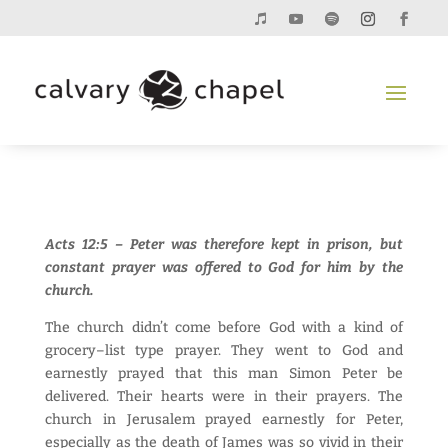
Acts 12:5 – Peter was therefore kept in prison, but
constant prayer was offered to God for him by the
church.
The church didn’t come before God with a kind of
grocery–list type prayer. They went to God and
earnestly prayed that this man Simon Peter be
delivered. Their hearts were in their prayers. The
church in Jerusalem prayed earnestly for Peter,
especially as the death of James was so vivid in their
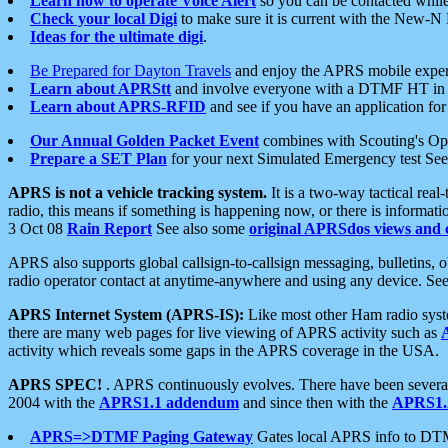
Learn how to operate Voice Alert
so you can be contacted whil
Check your local Digi
to make sure it is current with the New-N
Ideas for the ultimate digi
.
Be Prepared for Dayton Travels
and enjoy the APRS mobile expe
Learn about APRStt
and involve everyone with a DTMF HT in 
Learn about APRS-RFID
and see if you have an application for 
Our Annual Golden Packet Event
combines with Scouting's Ope
Prepare a SET Plan
for your next Simulated Emergency test Se
APRS is not a vehicle tracking system.
It is a two-way tactical rea
radio, this means if something is happening now, or there is informat
3 Oct 08
Rain Report
See also some
original APRSdos views and 
APRS also supports global callsign-to-callsign messaging, bulletins,
radio operator contact at anytime-anywhere and using any device. Se
APRS Internet System (APRS-IS):
Like most other Ham radio syste
there are many web pages for live viewing of APRS activity such as
activity which reveals some gaps in the APRS coverage in the USA.
APRS SPEC!
. APRS continuously evolves. There have been several 
2004 with the
APRS1.1 addendum
and since then with the
APRS1.2
APRS=>DTMF Paging Gateway
Gates local APRS info to DT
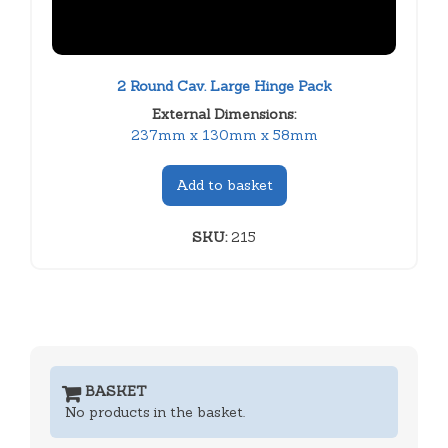
2 Round Cav. Large Hinge Pack
External Dimensions:
237mm x 130mm x 58mm
Add to basket
SKU:
215
BASKET
No products in the basket.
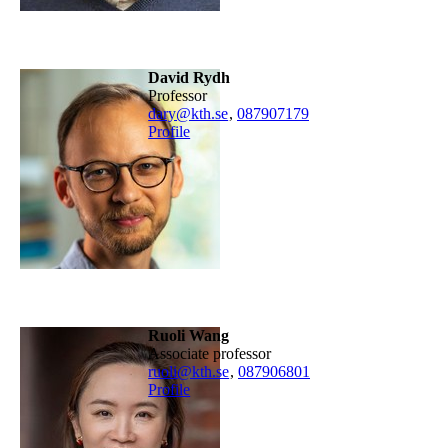
David Rydh
professor
dary@kth.se
,
08790
7179
Profile
Ruoli Wang
associate professor
ruoli@kth.se
,
08790
6801
Profile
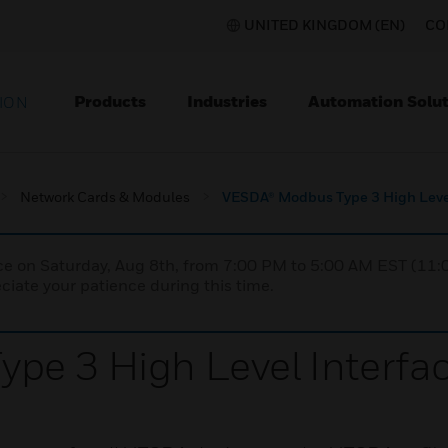
UNITED KINGDOM (EN)
CO
Products
Industries
Automation Solut
ION
Network Cards & Modules
VESDA® Modbus Type 3 High Level
nce on Saturday, Aug 8th, from 7:00 PM to 5:00 AM EST (1
iate your patience during this time.
pe 3 High Level Interfa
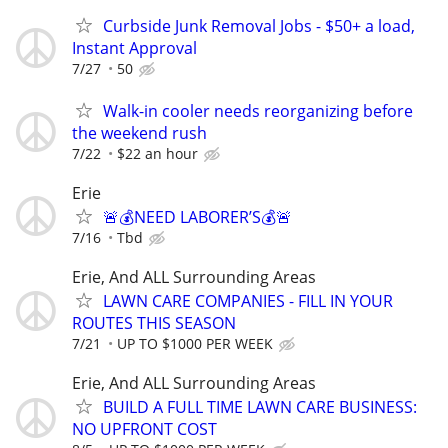
Curbside Junk Removal Jobs - $50+ a load,
Instant Approval
7/27
50
Walk-in cooler needs reorganizing before
the weekend rush
7/22
$22 an hour
Erie
🚨💰NEED LABORER’S💰🚨
7/16
Tbd
Erie, And ALL Surrounding Areas
LAWN CARE COMPANIES - FILL IN YOUR
ROUTES THIS SEASON
7/21
UP TO $1000 PER WEEK
Erie, And ALL Surrounding Areas
BUILD A FULL TIME LAWN CARE BUSINESS:
NO UPFRONT COST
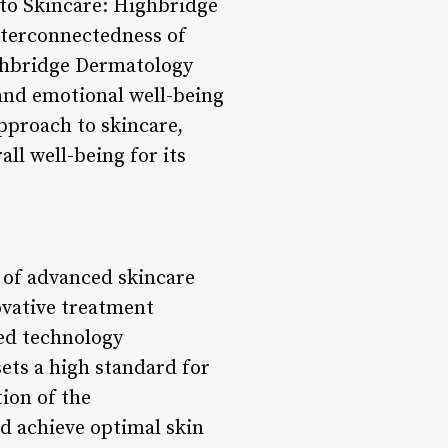
h to Skincare: Highbridge
nterconnectedness of
ighbridge Dermatology
 and emotional well-being
pproach to skincare,
l well-being for its
 of advanced skincare
novative treatment
ed technology
ets a high standard for
tion of the
d achieve optimal skin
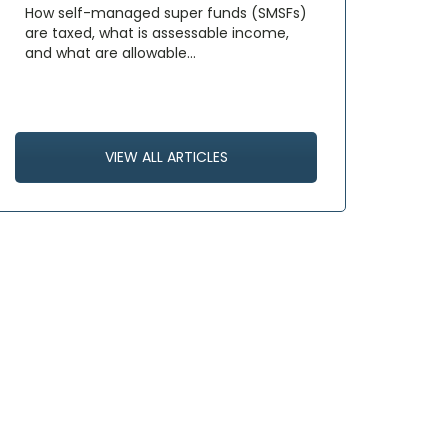
How self-managed super funds (SMSFs)
are taxed, what is assessable income,
and what are allowable…
VIEW ALL ARTICLES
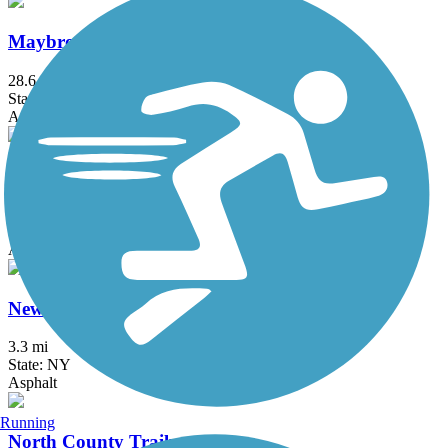
Maybrook Trailway
28.6 mi
State: NY
Asphalt
Middlesex Greenway
3.6 mi
State: NJ
Asphalt
New Springville Greenway
3.3 mi
State: NY
Asphalt
Running
North County Trailway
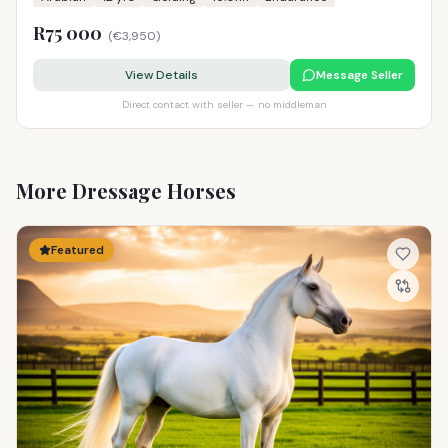
R75 000
(
€3,950
)
View Details
Message Seller
Direct contact with seller — no middleman
More Dressage Horses
Featured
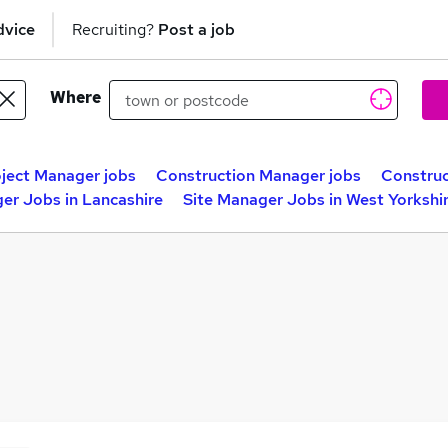
dvice
Recruiting?
Post a job
Where
ject Manager jobs
Construction Manager jobs
Construc
er Jobs in Lancashire
Site Manager Jobs in West Yorkshi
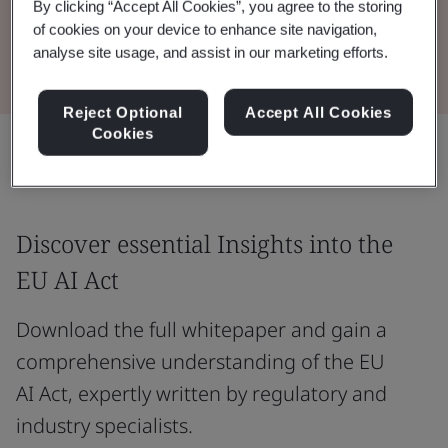
By clicking “Accept All Cookies”, you agree to the storing
of cookies on your device to enhance site navigation,
Download the Whitepaper
analyse site usage, and assist in our marketing efforts.
Reject Optional
Accept All Cookies
Cookies
Share:
Discover essential Insights into the
EU AI Act
Download the full whitepaper and gain a
comprehensive understanding of the EU
AI Act, expertly written by regulatory and
industry specialists.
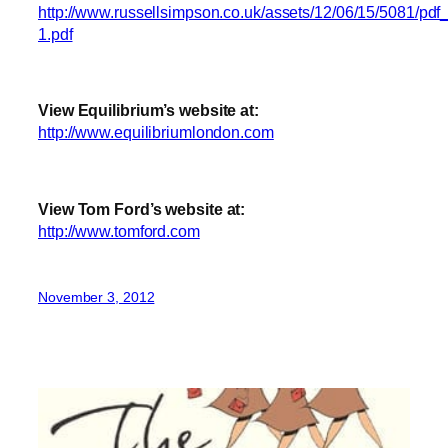
http://www.russellsimpson.co.uk/assets/12/06/15/5081/pdf_
1.pdf
View Equilibrium’s website at:
http://www.equilibriumlondon.com
View Tom Ford’s website at:
http://www.tomford.com
November 3, 2012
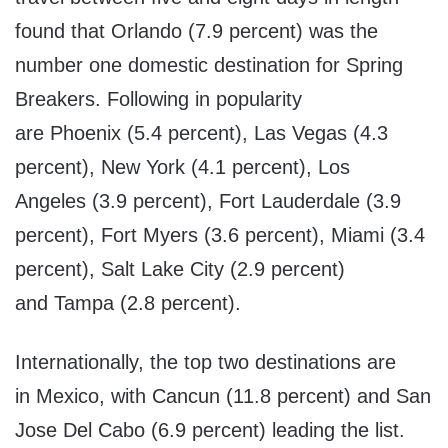
found that
Orlando
(7.9 percent) was the
number one domestic destination for Spring
Breakers. Following in popularity
are
Phoenix
(5.4 percent),
Las Vegas
(4.3
percent),
New York
(4.1 percent),
Los
Angeles
(3.9 percent),
Fort Lauderdale
(3.9
percent),
Fort Myers
(3.6 percent),
Miami
(3.4
percent),
Salt Lake City
(2.9 percent)
and
Tampa
(2.8 percent).
Internationally, the top two destinations are
in
Mexico
, with
Cancun
(11.8 percent) and
San
Jose Del Cabo
(6.9 percent) leading the list.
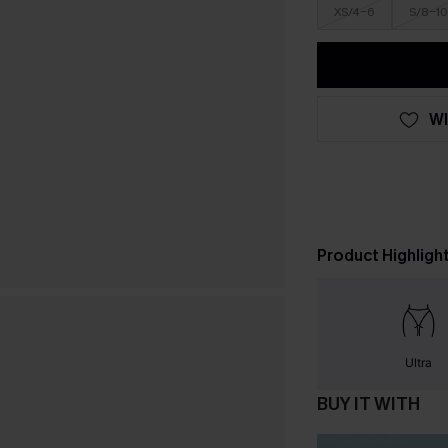
XS/4-6
S/8-10
WI
Product Highligh
Ultra
BUY IT WITH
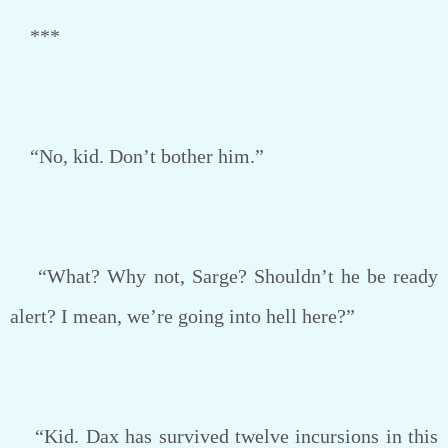
***
“No, kid. Don’t bother him.”
“What? Why not, Sarge? Shouldn’t he be ready
alert? I mean, we’re going into hell here?”
“Kid. Dax has survived twelve incursions in this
········
| What this task involves |
Copy all the entries above exactly as they stand, except for the pictures.

| Task solution |
Acts 12:5 – Peter was therefore kept in prison, but
constant prayer was offered to God for him by the
church.
The church didn’t come before God with a kind of
grocery–list type prayer. They went to God and
earnestly prayed that this man Simon Peter be
delivered. Their hearts were in their prayers. The
church in Jerusalem prayed earnestly for Peter,
especially as the death of James was so vivid in their
Learn how to operate Voice Alert
so you can be contacted whil
Check your local Digi
to make sure it is current with the New-N
Ideas for the ultimate digi
.
Be Prepared for Dayton Travels
and enjoy the APRS mobile expe
Learn about APRStt
and involve everyone with a DTMF HT in 
Learn about APRS-RFID
and see if you have an application for 
Our Annual Golden Packet Event
combines with Scouting's Ope
Prepare a SET Plan
for your next Simulated Emergency test Se
APRS is not a vehicle tracking system.
It is a two-way tactical rea
radio, this means if something is happening now, or there is informat
3 Oct 08
Rain Report
See also some
original APRSdos views and 
APRS also supports global callsign-to-callsign messaging, bulletins,
radio operator contact at anytime-anywhere and using any device. Se
APRS Internet System (APRS-IS):
Like most other Ham radio syste
there are many web pages for live viewing of APRS activity such as
activity which reveals some gaps in the APRS coverage in the USA.
APRS SPEC!
. APRS continuously evolves. There have been several 
2004 with the
APRS1.1 addendum
and since then with the
APRS1.2
APRS=>DTMF Paging Gateway
Gates local APRS info to DT
2 Round Cav. Large Hinge Pack
External Dimensions:
237mm x 130mm x 58mm
Add to basket
SKU:
215
BASKET
No products in the basket.
David Rydh
professor
dary@kth.se
,
08790
7179
Profile
Ruoli Wang
associate professor
ruoli@kth.se
,
08790
6801
Profile
UNITED KINGDOM (EN)
CO
Products
Industries
Automation Solut
ION
Network Cards & Modules
VESDA® Modbus Type 3 High Level
nce on Saturday, Aug 8th, from 7:00 PM to 5:00 AM EST (1
iate your patience during this time.
pe 3 High Level Interfa
Curbside Junk Removal Jobs - $50+ a load,
Instant Approval
7/27
50
Walk-in cooler needs reorganizing before
the weekend rush
7/22
$22 an hour
Erie
🚨💰NEED LABORER’S💰🚨
7/16
Tbd
Erie, And ALL Surrounding Areas
LAWN CARE COMPANIES - FILL IN YOUR
ROUTES THIS SEASON
7/21
UP TO $1000 PER WEEK
Erie, And ALL Surrounding Areas
BUILD A FULL TIME LAWN CARE BUSINESS:
NO UPFRONT COST
h to Skincare: Highbridge
nterconnectedness of
ighbridge Dermatology
 and emotional well-being
pproach to skincare,
l well-being for its
 of advanced skincare
novative treatment
ed technology
ets a high standard for
tion of the
d achieve optimal skin
How self-managed super funds (SMSFs)
are taxed, what is assessable income,
and what are allowable…
VIEW ALL ARTICLES
Maybrook Trailway
28.6 mi
State: NY
Asphalt
Middlesex Greenway
3.6 mi
State: NJ
Asphalt
New Springville Greenway
3.3 mi
State: NY
Asphalt
Running
North County Trailway
R75 000
(
€3,950
)
View Details
Message Seller
Direct contact with seller — no middleman
More Dressage Horses
Featured
dvice
Recruiting?
Post a job
Where
ject Manager jobs
Construction Manager jobs
Construc
er Jobs in Lancashire
Site Manager Jobs in West Yorkshi
By clicking “Accept All Cookies”, you agree to the storing
of cookies on your device to enhance site navigation,
Download the Whitepaper
analyse site usage, and assist in our marketing efforts.
Reject Optional
Accept All Cookies
Cookies
Share:
Discover essential Insights into the
EU AI Act
Download the full whitepaper and gain a
comprehensive understanding of the EU
AI Act, expertly written by regulatory and
industry specialists.
http://www.russellsimpson.co.uk/assets/12/06/15/5081/pdf_
1.pdf
View Equilibrium’s website at:
http://www.equilibriumlondon.com
View Tom Ford’s website at:
http://www.tomford.com
November 3, 2012
found that
Orlando
(7.9 percent) was the
number one domestic destination for Spring
Breakers. Following in popularity
are
Phoenix
(5.4 percent),
Las Vegas
(4.3
percent),
New York
(4.1 percent),
Los
Angeles
(3.9 percent),
Fort Lauderdale
(3.9
percent),
Fort Myers
(3.6 percent),
Miami
(3.4
percent),
Salt Lake City
(2.9 percent)
and
Tampa
(2.8 percent).
Internationally, the top two destinations are
in
Mexico
, with
Cancun
(11.8 percent) and
San
Jose Del Cabo
(6.9 percent) leading the list.
XS/4-6
S/8-10
WI
Product Highligh
Ultra
BUY IT WITH
***
“No, kid. Don’t bother him.”
“What? Why not, Sarge? Shouldn’t he be ready
alert? I mean, we’re going into hell here?”
“Kid. Dax has survived twelve incursions in this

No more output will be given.